#### ENTRIES:
** START **
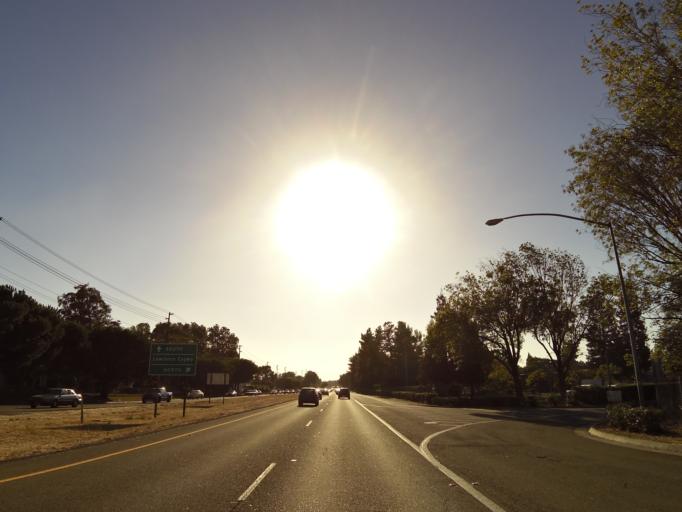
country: US
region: California
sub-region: Santa Clara County
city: Santa Clara
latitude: 37.3778
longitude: -121.9906
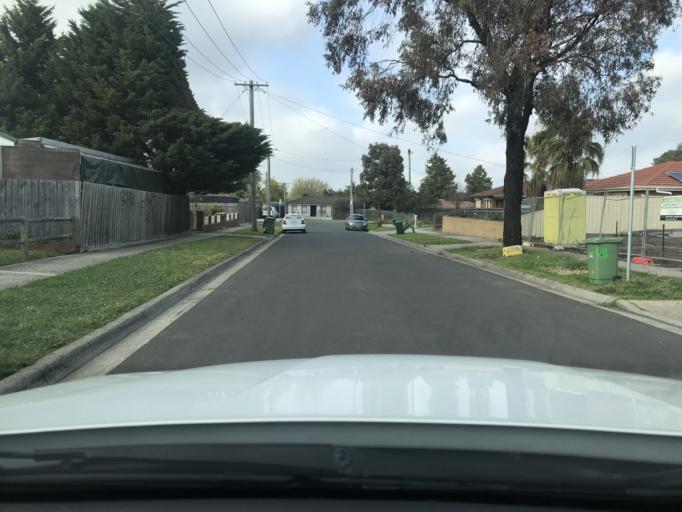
** END **
#### WRITTEN PROBLEM:
Edit the items above so that "city" becomes "municipality", with everything else left unchanged. Omit the pictures from your answer.

#### THE ANSWER:
country: US
region: California
sub-region: Santa Clara County
municipality: Santa Clara
latitude: 37.3778
longitude: -121.9906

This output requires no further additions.